Homomorphic Encryption
What is Homomorphic Encryption ?
Homomorphic encryption algorithms are designed to allow mathematical operations to be performed on encrypted data. Homomorphic encryption is a form of encryption that allows users to perform computations on encrypted data without first decrypting it. Resulting computations are left in an encrypted form which, when decrypted, result in an identical output to that produced had the operations been performed on the unencrypted data. As we know that Data can be in one of three states:
- at rest
- in transit
- in use
Most encryption deals with the first two of these. This is due to the fact that data at rest or in transit is not actively changing. It has the same value when it’s decrypted as it did when it was encrypted. Data in use, on the other hand, doesn’t have this property. Almost all mathematical operations on ciphertexts would change the value of the corresponding plaintext. Ensuring that the plaintext changes in the “right way” is difficult.
Homomorphic Encryption is a relatively new technology and still has a long way to go for becoming a mainstream encryption technology.
Why Homomorphic Encryption ?
Homomorphic encryption is a big deal because it makes it possible to perform calculations on encrypted data. This means that data processing can be outsourced to a third party without the need to trust the third party to properly secure the data. Without the proper decryption key, the original data can’t be accessed. This ability to perform processing on encrypted data has the potential to solve many major business challenges faced by companies across all industries.
Importance of Homomorphic Encryption ?
Supply Chain Security: Homomorphic encryption can help a company to protect itself against these supply chain risks. If all data provided to trusted third parties for processing is encrypted, then a breach of that data poses no risk to the company. This allows an organization to outsource critical data processing with minimal risk.
Regulatory Compliance: Laws like the GDPR clearly state that their requirements do not apply to encrypted data. With homomorphic encryption, a company could potentially store and process data on systems outside the EU and then only decrypt it on servers in locations that comply with GDPR requirements.
Data Analytics: Homomorphic encryption provides a potential solution to this problem. With homomorphic encryption, a company like Facebook or even Innovaccer could perform the data analytics that it needs without the ability to view or access the original data. If encryption keys are controlled by users, this provides the potential for private, targeted advertising.
Types of Homomorphic Encryption ?
The goal of homomorphic encryption is to create an encryption algorithm that allows an infinite number of additions or multiplications of encrypted data. At the end of the process, the result should be the ciphertext that would be produced if the same operations were performed on the corresponding plaintexts and the result was encrypted.
Partially Homomorphic Encryption (PHE): Partially homomorphic encryption algorithms allow a certain operation to be performed an infinite number of times.
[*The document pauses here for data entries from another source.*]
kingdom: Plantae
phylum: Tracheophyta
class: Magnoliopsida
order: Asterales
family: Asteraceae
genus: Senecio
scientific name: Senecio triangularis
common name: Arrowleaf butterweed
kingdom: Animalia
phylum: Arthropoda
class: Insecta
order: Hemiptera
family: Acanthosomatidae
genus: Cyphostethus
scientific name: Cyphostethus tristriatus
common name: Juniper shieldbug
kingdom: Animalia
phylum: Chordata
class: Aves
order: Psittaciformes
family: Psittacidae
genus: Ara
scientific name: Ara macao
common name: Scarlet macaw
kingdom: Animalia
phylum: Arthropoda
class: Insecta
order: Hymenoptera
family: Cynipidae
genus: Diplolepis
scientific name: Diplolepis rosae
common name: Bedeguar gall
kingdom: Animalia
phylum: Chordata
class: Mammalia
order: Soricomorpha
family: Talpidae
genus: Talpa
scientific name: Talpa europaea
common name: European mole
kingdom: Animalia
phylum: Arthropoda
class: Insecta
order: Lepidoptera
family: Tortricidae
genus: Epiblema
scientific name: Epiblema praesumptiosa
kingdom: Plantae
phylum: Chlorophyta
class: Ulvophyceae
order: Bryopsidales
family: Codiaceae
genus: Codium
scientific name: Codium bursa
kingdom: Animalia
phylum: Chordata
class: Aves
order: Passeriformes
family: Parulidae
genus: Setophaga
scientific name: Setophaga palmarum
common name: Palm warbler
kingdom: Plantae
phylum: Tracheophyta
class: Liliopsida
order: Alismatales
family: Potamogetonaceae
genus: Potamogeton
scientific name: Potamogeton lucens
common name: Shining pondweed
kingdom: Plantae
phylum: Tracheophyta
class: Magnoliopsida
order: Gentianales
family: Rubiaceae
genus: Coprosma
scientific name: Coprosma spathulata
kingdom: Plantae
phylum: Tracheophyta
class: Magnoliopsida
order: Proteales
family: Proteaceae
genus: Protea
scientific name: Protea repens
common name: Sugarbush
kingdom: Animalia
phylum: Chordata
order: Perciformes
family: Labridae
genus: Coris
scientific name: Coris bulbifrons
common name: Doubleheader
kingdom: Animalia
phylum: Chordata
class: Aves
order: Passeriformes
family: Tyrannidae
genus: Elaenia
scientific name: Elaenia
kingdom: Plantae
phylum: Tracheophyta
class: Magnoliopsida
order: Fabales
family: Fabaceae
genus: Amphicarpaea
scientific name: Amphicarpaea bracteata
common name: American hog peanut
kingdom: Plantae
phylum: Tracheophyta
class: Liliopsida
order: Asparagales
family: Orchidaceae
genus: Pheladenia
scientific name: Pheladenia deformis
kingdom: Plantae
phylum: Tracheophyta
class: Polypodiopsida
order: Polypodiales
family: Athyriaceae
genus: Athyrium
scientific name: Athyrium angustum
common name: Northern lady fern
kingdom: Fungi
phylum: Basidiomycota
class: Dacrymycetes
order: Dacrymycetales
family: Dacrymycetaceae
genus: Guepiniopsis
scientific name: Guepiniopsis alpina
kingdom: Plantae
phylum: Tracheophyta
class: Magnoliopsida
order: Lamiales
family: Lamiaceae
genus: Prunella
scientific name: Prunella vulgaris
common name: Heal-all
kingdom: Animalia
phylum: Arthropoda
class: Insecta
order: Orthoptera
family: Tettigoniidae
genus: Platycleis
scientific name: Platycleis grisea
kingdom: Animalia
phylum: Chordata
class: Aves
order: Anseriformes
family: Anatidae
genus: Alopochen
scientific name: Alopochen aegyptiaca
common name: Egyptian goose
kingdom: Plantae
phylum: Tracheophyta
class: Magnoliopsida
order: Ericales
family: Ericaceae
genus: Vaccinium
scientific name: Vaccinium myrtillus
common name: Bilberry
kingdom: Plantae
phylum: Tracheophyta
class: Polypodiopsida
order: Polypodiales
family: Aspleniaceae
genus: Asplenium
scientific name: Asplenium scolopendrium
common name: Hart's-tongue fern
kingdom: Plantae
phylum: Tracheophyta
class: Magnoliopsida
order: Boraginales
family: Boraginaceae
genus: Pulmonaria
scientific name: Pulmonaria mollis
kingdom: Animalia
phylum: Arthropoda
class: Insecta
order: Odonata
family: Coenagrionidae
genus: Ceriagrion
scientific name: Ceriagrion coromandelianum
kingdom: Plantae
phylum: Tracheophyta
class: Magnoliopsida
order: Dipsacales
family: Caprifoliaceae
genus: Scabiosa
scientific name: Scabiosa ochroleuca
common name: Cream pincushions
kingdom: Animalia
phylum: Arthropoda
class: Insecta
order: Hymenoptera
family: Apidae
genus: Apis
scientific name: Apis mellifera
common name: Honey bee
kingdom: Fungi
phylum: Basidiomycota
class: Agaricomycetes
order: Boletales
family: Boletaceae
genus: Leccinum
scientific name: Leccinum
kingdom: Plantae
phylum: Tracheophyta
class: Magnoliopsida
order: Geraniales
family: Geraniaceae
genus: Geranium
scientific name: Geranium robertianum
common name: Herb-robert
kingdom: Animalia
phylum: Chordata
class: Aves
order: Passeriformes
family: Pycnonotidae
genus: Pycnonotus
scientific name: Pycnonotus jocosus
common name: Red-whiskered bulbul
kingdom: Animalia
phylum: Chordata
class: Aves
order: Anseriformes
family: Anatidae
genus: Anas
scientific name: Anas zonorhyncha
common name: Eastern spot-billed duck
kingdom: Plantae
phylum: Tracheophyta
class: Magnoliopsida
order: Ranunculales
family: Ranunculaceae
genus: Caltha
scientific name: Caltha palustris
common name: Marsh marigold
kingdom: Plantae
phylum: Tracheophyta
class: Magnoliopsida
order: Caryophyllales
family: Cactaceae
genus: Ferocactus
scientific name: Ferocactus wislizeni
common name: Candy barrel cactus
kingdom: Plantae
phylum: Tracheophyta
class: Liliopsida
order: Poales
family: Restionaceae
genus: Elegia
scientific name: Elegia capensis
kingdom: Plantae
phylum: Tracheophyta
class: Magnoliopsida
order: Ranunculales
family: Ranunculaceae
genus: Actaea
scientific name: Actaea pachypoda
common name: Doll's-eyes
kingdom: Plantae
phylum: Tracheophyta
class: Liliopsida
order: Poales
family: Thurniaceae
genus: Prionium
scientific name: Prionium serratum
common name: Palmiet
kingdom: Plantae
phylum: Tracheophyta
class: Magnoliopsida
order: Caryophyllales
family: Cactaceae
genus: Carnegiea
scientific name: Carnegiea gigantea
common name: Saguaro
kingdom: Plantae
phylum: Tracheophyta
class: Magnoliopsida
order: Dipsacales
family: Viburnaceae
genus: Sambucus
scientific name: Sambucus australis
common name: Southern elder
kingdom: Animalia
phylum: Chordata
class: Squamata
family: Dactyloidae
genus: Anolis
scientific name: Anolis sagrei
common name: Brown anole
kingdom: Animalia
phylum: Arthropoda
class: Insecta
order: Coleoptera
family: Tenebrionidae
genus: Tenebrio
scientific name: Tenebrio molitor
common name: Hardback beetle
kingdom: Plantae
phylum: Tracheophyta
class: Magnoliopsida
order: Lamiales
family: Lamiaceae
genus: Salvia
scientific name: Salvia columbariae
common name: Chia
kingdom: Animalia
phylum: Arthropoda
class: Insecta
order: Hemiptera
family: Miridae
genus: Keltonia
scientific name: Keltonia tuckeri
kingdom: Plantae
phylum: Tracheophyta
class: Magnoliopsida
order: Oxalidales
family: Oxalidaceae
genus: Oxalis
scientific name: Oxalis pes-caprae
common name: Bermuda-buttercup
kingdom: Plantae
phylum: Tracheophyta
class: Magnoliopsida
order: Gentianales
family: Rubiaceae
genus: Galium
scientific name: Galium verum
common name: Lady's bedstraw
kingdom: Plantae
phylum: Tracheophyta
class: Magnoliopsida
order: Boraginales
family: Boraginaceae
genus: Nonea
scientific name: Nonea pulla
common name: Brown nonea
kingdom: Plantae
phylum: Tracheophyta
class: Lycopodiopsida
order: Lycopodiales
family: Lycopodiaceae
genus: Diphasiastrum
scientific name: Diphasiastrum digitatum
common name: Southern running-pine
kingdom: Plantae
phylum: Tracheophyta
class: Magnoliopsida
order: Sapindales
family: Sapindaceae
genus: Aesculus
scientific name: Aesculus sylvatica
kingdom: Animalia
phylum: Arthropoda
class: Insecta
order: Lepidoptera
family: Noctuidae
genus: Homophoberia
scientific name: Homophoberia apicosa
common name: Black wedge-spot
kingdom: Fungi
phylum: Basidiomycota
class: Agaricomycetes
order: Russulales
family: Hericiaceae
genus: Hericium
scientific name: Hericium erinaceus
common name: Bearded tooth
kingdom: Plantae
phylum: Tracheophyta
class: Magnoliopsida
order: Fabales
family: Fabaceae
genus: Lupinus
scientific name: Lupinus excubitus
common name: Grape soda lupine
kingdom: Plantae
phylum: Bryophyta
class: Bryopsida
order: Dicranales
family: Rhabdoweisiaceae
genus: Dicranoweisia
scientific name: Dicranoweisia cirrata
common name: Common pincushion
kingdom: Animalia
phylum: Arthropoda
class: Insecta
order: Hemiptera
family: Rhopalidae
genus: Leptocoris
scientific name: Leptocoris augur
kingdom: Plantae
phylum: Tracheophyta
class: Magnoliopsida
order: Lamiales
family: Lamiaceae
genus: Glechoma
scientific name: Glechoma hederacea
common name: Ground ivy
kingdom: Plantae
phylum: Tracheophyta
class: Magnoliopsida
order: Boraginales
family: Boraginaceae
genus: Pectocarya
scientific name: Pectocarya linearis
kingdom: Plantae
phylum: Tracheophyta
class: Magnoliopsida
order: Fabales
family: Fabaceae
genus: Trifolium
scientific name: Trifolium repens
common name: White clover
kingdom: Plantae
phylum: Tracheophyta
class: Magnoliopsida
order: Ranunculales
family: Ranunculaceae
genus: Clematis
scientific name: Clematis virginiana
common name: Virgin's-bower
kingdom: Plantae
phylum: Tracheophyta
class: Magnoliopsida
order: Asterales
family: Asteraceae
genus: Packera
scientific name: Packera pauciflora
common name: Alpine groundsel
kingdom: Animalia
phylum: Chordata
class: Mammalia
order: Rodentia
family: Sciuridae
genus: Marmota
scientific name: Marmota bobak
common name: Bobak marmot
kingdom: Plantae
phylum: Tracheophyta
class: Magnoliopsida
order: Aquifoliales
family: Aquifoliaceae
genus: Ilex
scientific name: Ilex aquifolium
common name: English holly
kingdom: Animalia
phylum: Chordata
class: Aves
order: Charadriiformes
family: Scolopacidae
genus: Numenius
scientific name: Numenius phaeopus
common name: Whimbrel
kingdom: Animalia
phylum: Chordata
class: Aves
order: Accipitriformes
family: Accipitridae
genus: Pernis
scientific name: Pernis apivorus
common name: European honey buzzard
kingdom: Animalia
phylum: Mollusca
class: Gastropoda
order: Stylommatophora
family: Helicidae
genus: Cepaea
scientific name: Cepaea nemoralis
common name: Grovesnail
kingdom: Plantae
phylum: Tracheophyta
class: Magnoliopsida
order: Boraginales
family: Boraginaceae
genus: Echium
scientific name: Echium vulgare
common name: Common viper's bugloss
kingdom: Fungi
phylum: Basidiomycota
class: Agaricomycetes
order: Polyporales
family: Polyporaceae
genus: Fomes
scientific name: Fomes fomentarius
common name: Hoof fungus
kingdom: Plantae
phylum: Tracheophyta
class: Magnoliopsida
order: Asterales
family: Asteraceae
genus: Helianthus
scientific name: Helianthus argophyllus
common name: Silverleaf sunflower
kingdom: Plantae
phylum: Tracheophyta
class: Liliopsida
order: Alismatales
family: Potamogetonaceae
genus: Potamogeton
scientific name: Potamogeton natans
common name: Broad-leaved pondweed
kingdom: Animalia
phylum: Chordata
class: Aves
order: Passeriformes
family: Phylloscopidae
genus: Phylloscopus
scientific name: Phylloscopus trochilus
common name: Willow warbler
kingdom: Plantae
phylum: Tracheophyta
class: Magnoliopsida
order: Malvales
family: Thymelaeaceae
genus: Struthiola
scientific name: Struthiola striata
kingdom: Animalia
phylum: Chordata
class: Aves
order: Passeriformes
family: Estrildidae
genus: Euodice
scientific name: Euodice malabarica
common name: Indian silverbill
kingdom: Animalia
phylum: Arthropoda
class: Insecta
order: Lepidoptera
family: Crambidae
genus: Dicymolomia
For example, a particular algorithm may be additively homomorphic, meaning that adding two ciphertexts together produces the same result as encrypting the sum of the two plaintexts.
Somewhat Homomorphic Encryption (SHE): The next step up from partially homomorphic encryption is somewhat homomorphic encryption. A somewhat homomorphic encryption algorithm allows a finite number of any operation rather than an infinite number of a particular operation. For example, a somewhat homomorphic encryption algorithm may be able to support any combination of up to five additions or multiplications. However, a sixth operation of either type would create an invalid result.
Fully Homomorphic Encryption (FHE): Fully homomorphic encryption is the holy grail of homomorphic encryption. A fully homomorphic encryption algorithm allows an infinite number of additions or multiplications of ciphertexts while still producing a valid result.
Several open-source implementations of homomorphic encryption schemes exist today. Below are some of the implementations:
Microsoft SEAL: A widely used open source library from Microsoft that supports the BFV and the CKKS schemes. Microsoft SEAL is open source (MIT license)
OpenFHE: A widely-used open source library affiliated with NumFocus from a consortium of FHE developers that supports the major FHE schemes including BGV, BFV, CKKS, TFHE and FHEW, among others, with multiparty support.
PALISADE: A widely-used open source library from a consortium of DARPA-funded defense contractors that supports multiple homomorphic encryption schemes such as BGV, BFV, CKKS, TFHE and FHEW, among others, with multiparty support.
HELib: An early and widely used library from IBM that supports the CKKS and BGV scheme and bootstrapping.
FHEW / TFHE: Supports the TFHE scheme. (Please note that the FHEW and TFHE libraries are distinct from the FHEW and TFHE schemes which are also supported by other libraries listed on this page.)
HeaAn: This library implements the CKKS scheme with native support for fixed point approximate arithmetic.